The 4 minute timeout is the Kubernetes default, not something we set directly in TKGs:
https://github.com/kubernetes/kubernetes/blob/d39c9aeff09e81b0148a7eafc456c87072376b01/cmd/kubeadm/app/constants/constants.go#L224-L225

Note:

We don't have a way to change the default in vSphere 7.0 prior to creating TKCs. It might be possible to change the timeout after creating a TKC, but this would need to be done per-TKC (via kubectl edit/patch). And would likely involve deleting any nodes that had the original default timeout applied to their kubeadm templates.
4m is just the timeoutForControlPlane, that timer doesn't start until after the VM is provisioned, booted and initialized with everything needed for kubelet to start. Provision/boot/etc time will vary, but just a sample in a test env, the time from running kubectl apply -f tkc.yaml until the wait-control-plane timer starts is about 5 minutes. So that would be about 9 minutes total for the LB to be ready in this example.
It's a limitation of Active/Active Service Engine configuration with Distribution when building TKGS Guest Clusters.

Resolution

ClusterClasses are included in vSphere 8.0 and have the ability to change the kubeadm config, including timeoutForControlPlane. The option is to use Cluster Class directly in vSphere 8.0, instead of a TKC spec in order to avoid this issue.

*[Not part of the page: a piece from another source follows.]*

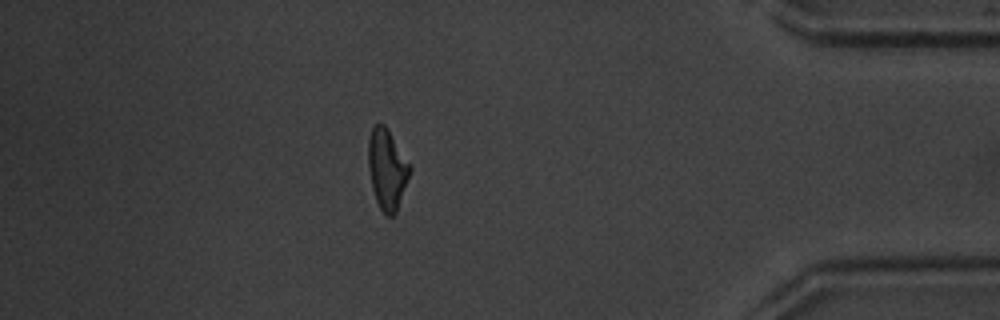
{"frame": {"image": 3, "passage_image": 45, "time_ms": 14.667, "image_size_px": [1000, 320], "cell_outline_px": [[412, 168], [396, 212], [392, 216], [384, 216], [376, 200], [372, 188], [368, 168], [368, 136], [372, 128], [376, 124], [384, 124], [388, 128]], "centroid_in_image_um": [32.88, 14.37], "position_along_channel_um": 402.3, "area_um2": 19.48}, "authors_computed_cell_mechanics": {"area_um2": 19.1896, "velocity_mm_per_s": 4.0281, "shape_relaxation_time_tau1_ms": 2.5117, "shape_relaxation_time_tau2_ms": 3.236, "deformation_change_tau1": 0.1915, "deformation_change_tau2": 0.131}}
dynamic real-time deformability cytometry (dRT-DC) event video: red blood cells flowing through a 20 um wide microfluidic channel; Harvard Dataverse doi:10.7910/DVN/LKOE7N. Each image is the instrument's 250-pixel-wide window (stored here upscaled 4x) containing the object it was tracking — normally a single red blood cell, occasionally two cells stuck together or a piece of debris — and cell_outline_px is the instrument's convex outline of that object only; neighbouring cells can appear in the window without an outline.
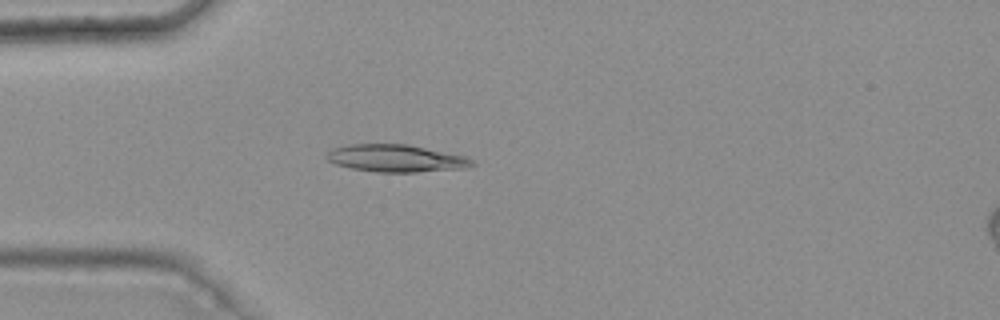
{"species": "common noctule bat (a hibernating species)", "species_latin": "Nyctalus noctula", "temperature_condition": "warm", "stored_images_in_passage": 3, "camera_frame_rate_fps": 3000, "um_per_image_px": 0.085, "animal": {"sex": "female", "body_mass_g": 25.1}, "frame": {"image": 1, "passage_image": 3, "time_ms": 0.667, "image_size_px": [1000, 320], "cell_outline_px": [[476, 164], [464, 168], [416, 172], [376, 172], [352, 168], [336, 164], [328, 160], [324, 156], [332, 148], [352, 144], [408, 144], [464, 156], [472, 160]], "centroid_in_image_um": [33.63, 13.45], "position_along_channel_um": 51.4, "area_um2": 23.0}}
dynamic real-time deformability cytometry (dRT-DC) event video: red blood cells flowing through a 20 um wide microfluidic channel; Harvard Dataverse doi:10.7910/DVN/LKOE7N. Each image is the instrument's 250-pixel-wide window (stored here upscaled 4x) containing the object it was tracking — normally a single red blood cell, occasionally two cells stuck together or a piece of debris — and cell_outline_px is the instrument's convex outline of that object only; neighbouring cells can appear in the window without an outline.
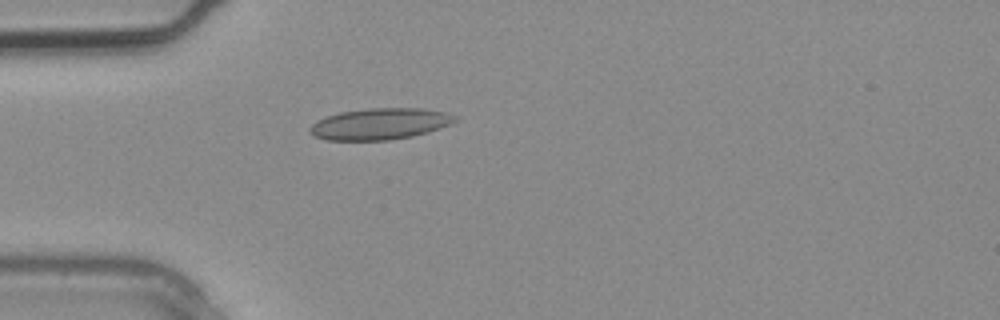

ClusterClass is an upstream/OSS component of Cluster API core. It works with CAPV, as well as the other providers (AWS, Azure, etc). It's design was originally based on TKC's and implemented by engineers from VMware and other vendors through the CAPI/Kubernetes standard design/implementation processes.

VMware has rebuilt TKGs/TKC on top of the ClusterClass model in vSphere 8.0. In future versions of vSphere/TKGs we plan to migrate customers to using ClusterClasses directly and deprecate the use of TKC specs.

Note: Without the mentioned ClusterClass changes, the default timeoutForControlPlane in vSphere 8.0 is still 4m.

----------------------------------------------------------------------------------------

More details on the procedure to use ClusterClass in vSphere 8.0:

The default ClusterClass used by TKCs is currently immutable in a live environment. The reason is each vSphere release that follows may update the default ClusterClass, in which case changes would be overwritten. But the team has been having discussions on how to support versioning such that customers can make modifications to the default CC.

A custom ClusterClass is mutable, as VC releases will not modify it, so it is possible to use a CC to change the timeout.

Steps would be first clone the default CC:

# kubectl get -o yaml clusterclass tanzukubernetescluster > custom-cc.yaml

Edit custom-cc.yaml, changing the name ("tanzukubernetescluster" to "custom-cc") and adding the following 3 lines to change timeout to 25 minutes:

    - name: tkrConfiguration
      enabledIf: "{{ if .TKR_DATA }}true{{end}}"
      definitions:
      - selector:
          apiVersion: controlplane.cluster.x-k8s.io/v1beta1
          kind: KubeadmControlPlaneTemplate
          matchResources:
            controlPlane: true
        jsonPatches:
          - op: add
            path: /spec/template/spec/kubeadmConfigSpec/clusterConfiguration/apiServer/timeoutForControlPlane
            value: 25m # default is 4m

Create the new CC:

# kubectl apply -f custom-cc.yaml

Creating clusters with the custom CC would use a cluster.x-k8s.io/Cluster spec rather than run.tanzu.vmware.com/TanzuKubernetesCluster. The spec is a different structure, but values are the same what you'd see in a TKC spec (TKr version, # of control plane/worker nodes, storage class, vm class, etc.)

And the default timeoutForControlPlane value for all CP/worker nodes created by this CC will be 25m.

Workaround:
Create an extra SE before creating a TKC and that should take care of it.

Additional Information

Impact/Risks:
The first TKC will not be created if we don't have an extra SE. It'll stuck on "creating" phase and the nodes will get stuck on "pending" state.